Right now, it seems that Flickr is just showing the most recent photos from my network, without curating them with data metrics (such as number of views, favorites, comments) to ensure that the photo is also interesting. But I’m already more interested in my network than I’ve ever been.

When Flickr introduced its new mobile app late last year, that actually bolstered my opinion that the service was in its final year, because the new app seemed like the very epitome of a hasty ohmygod-lets-just-do-something plan: “maybe if we add filters, users will come back to us.” But this week’s changes give some assurance that someone in charge really cares about making Flickr relevant again. The photo-centric design and the (practically) limitless storage space are absolutely critical to the way people use photo services. Flickr’s previous limit of 200 photos for non-pro users was made Flickr completely useless in a technological era where the average smartphone user produces 200 (relatively) likeable photos in a couple of weeks.
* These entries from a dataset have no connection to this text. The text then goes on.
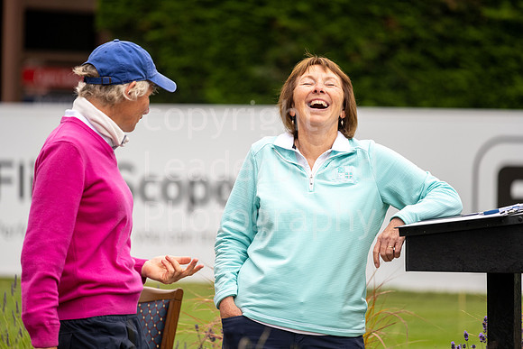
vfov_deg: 4.6
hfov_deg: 6.9
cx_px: 262
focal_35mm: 300
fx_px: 4359
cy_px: 174
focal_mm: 300
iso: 500
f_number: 4.5
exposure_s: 1/1600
And the redesign makes Flickr a real home for photos, not just a storage box. For awhile, I’ve half-assedly maintained a set of my “favorite” photos, about 500 of the 8,500 I’ve dumped on Flickr so far. My favorites set wasn’t a place to show off (the album design was as plain as the old photostream design), but merely triage for my photo archive before I finally got around to quitting Flickr to move to an attractive portfolio site. But with the new design, my photoset pages are just about good enough to be portfolio pages:

Part of my “favorites” set

To give you an idea of how little I navigated my own Flickr collections – i.e how important the interface is to the photo browsing experience – my first thought when looking through my set of favorites after the redesign wasn’t, “These photos look nice,” but: “Wow, I don’t even remember taking some of these photos.”

Even though the Tumblr acquisition is the big news this week, kudos to the Flickr team for their own big changes and their big ambitions.